__How to complete this task__
What you return must be every line below that includes the word "between".

__Data excerpt__
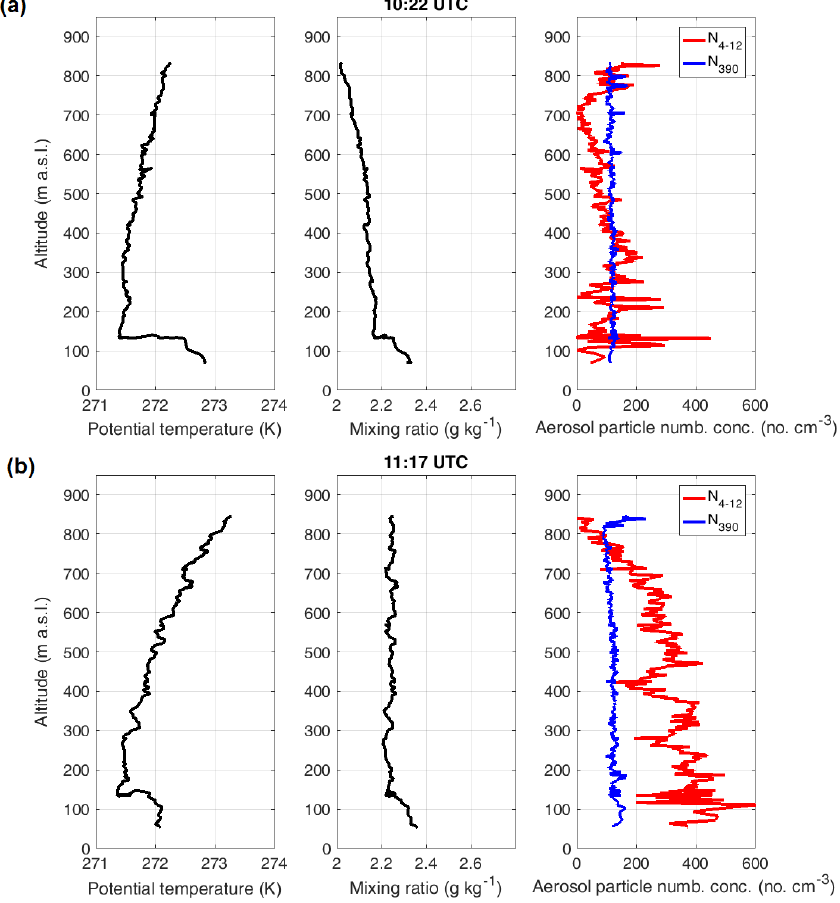
Figure 10. Selected profiles measured on 23 May 2018 in Ny-Ålesund for (a) 10:22 and (b) 11:17UTC. The panels show vertical profiles of the potential temperature, water vapor mixing ratio, and aerosol particle number concentrations between 4 and 12nm and above 390nm.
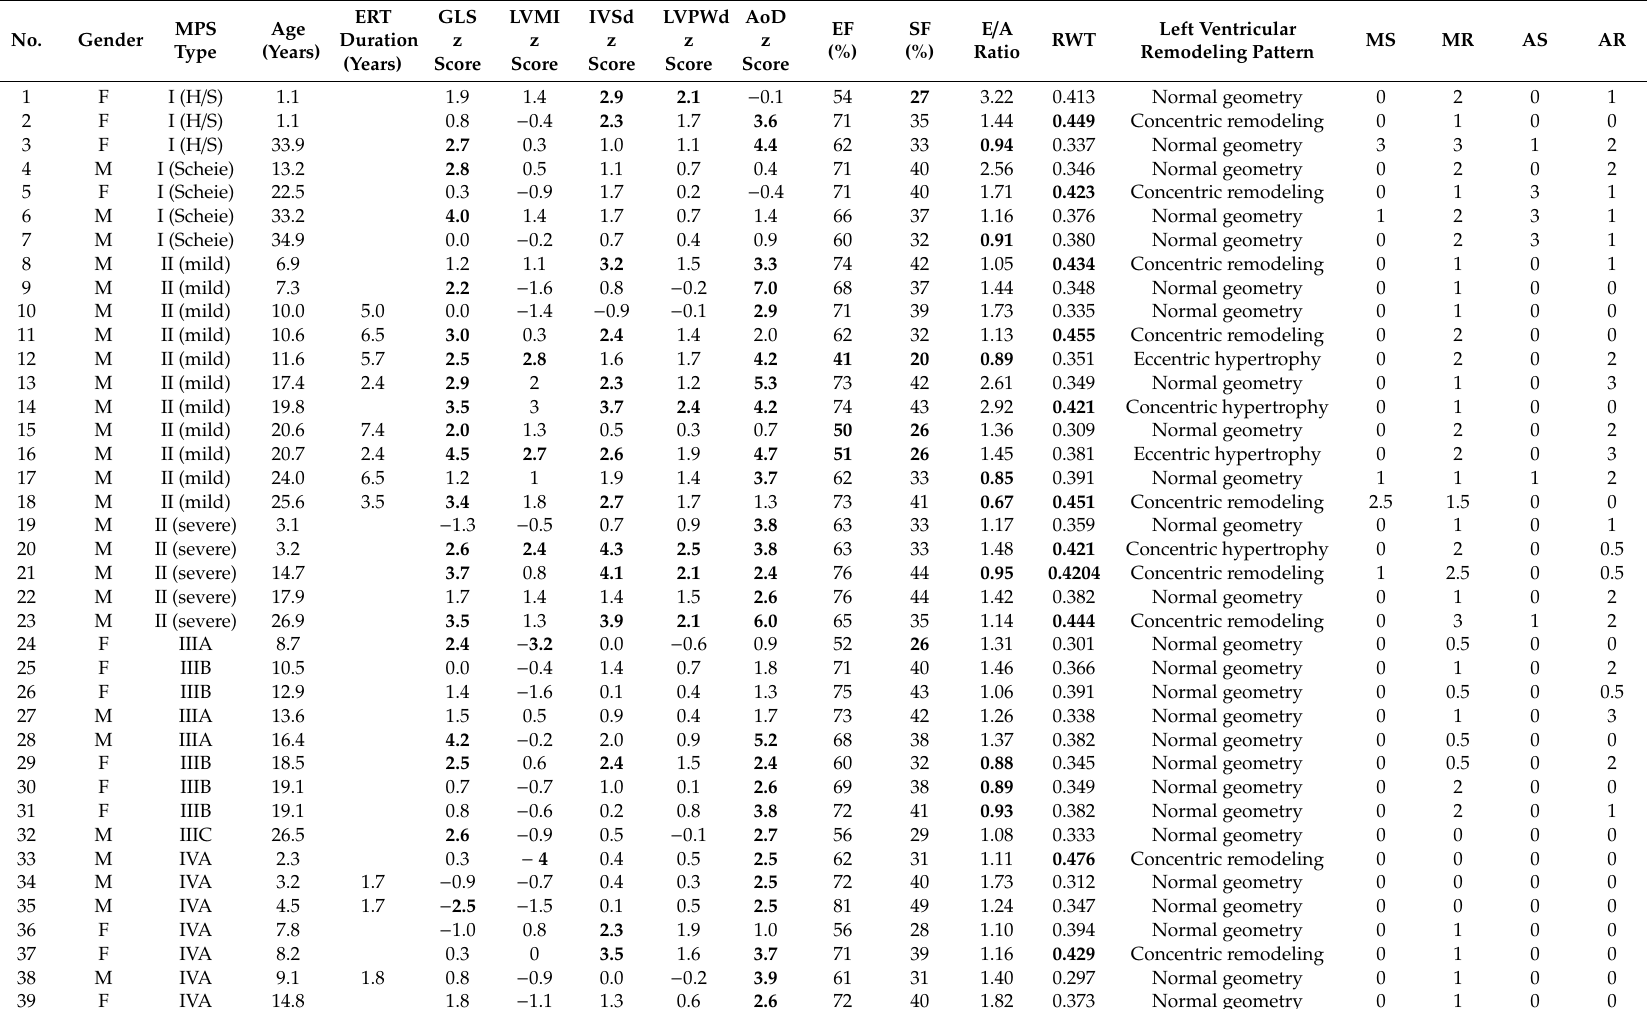
Table 1. Clinical and echocardiographic features of the 53 patients with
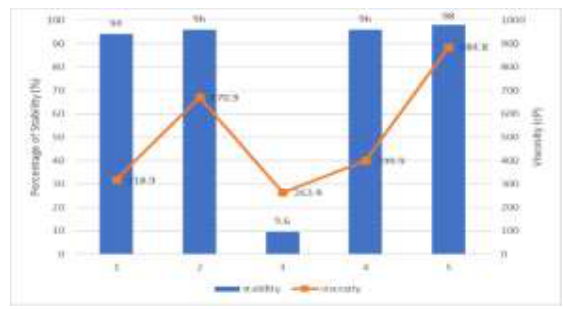
Figure 4: Relationship between viscosity and stability of an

__Reply to the exercise__
Figure 10. Selected profiles measured on 23 May 2018 in Ny-Ålesund for (a) 10:22 and (b) 11:17UTC. The panels show vertical profiles of the potential temperature, water vapor mixing ratio, and aerosol particle number concentrations between 4 and 12nm and above 390nm.
Figure 4: Relationship between viscosity and stability of an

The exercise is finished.